WORK TO BE COMPLETED »
The lines below, all of them, should be returned exactly as they appear.

▼

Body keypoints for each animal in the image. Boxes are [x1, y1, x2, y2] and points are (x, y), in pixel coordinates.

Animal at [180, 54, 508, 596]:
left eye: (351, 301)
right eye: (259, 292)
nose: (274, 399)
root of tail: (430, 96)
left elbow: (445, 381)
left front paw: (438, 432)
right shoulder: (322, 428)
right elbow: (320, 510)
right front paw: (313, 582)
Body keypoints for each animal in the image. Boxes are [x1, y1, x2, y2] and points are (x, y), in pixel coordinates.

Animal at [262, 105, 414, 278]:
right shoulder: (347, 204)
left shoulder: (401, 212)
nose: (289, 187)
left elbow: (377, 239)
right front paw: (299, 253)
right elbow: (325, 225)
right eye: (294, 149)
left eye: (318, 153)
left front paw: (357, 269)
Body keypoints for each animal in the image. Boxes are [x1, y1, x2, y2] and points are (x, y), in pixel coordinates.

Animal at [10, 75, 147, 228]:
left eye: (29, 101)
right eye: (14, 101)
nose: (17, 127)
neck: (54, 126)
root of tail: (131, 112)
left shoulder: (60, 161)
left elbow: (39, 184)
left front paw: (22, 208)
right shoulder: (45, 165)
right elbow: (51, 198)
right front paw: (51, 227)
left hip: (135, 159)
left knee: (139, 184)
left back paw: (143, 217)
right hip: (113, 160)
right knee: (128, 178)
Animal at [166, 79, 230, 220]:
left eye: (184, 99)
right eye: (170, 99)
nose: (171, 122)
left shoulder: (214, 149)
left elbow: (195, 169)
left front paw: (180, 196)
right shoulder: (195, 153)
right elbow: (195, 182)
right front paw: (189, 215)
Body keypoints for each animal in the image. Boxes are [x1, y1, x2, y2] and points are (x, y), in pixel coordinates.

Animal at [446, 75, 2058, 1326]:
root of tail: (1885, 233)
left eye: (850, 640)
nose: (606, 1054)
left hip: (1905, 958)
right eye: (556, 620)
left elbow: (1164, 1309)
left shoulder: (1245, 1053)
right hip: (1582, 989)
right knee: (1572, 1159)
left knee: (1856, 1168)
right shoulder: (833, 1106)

▲

FINISHED EXERCISE »
Body keypoints for each animal in the image. Boxes are [x1, y1, x2, y2] and points are (x, y), in pixel coordinates.

Animal at [180, 54, 508, 596]:
left eye: (351, 301)
right eye: (259, 292)
nose: (274, 399)
root of tail: (430, 96)
left elbow: (445, 381)
left front paw: (438, 432)
right shoulder: (322, 428)
right elbow: (320, 510)
right front paw: (313, 582)
Body keypoints for each animal in the image. Boxes are [x1, y1, x2, y2] and points are (x, y), in pixel coordinates.

Animal at [262, 105, 414, 278]:
right shoulder: (347, 204)
left shoulder: (401, 212)
nose: (289, 187)
left elbow: (377, 239)
right front paw: (299, 253)
right elbow: (325, 225)
right eye: (294, 149)
left eye: (318, 153)
left front paw: (357, 269)
Body keypoints for each animal in the image. Boxes are [x1, y1, x2, y2] and points are (x, y), in pixel coordinates.

Animal at [10, 75, 147, 228]:
left eye: (29, 101)
right eye: (14, 101)
nose: (17, 127)
neck: (54, 126)
root of tail: (131, 112)
left shoulder: (60, 161)
left elbow: (39, 184)
left front paw: (22, 208)
right shoulder: (45, 165)
right elbow: (51, 198)
right front paw: (51, 227)
left hip: (135, 159)
left knee: (139, 184)
left back paw: (143, 217)
right hip: (113, 160)
right knee: (128, 178)
Animal at [166, 79, 230, 220]:
left eye: (184, 99)
right eye: (170, 99)
nose: (171, 122)
left shoulder: (214, 149)
left elbow: (195, 169)
left front paw: (180, 196)
right shoulder: (195, 153)
right elbow: (195, 182)
right front paw: (189, 215)
Body keypoints for each animal in the image. Boxes are [x1, y1, x2, y2] and points are (x, y), in pixel coordinates.

Animal at [446, 75, 2058, 1326]:
root of tail: (1885, 233)
left eye: (850, 640)
nose: (606, 1054)
left hip: (1905, 958)
right eye: (556, 620)
left elbow: (1164, 1309)
left shoulder: (1245, 1053)
right hip: (1582, 989)
right knee: (1572, 1159)
left knee: (1856, 1168)
right shoulder: (833, 1106)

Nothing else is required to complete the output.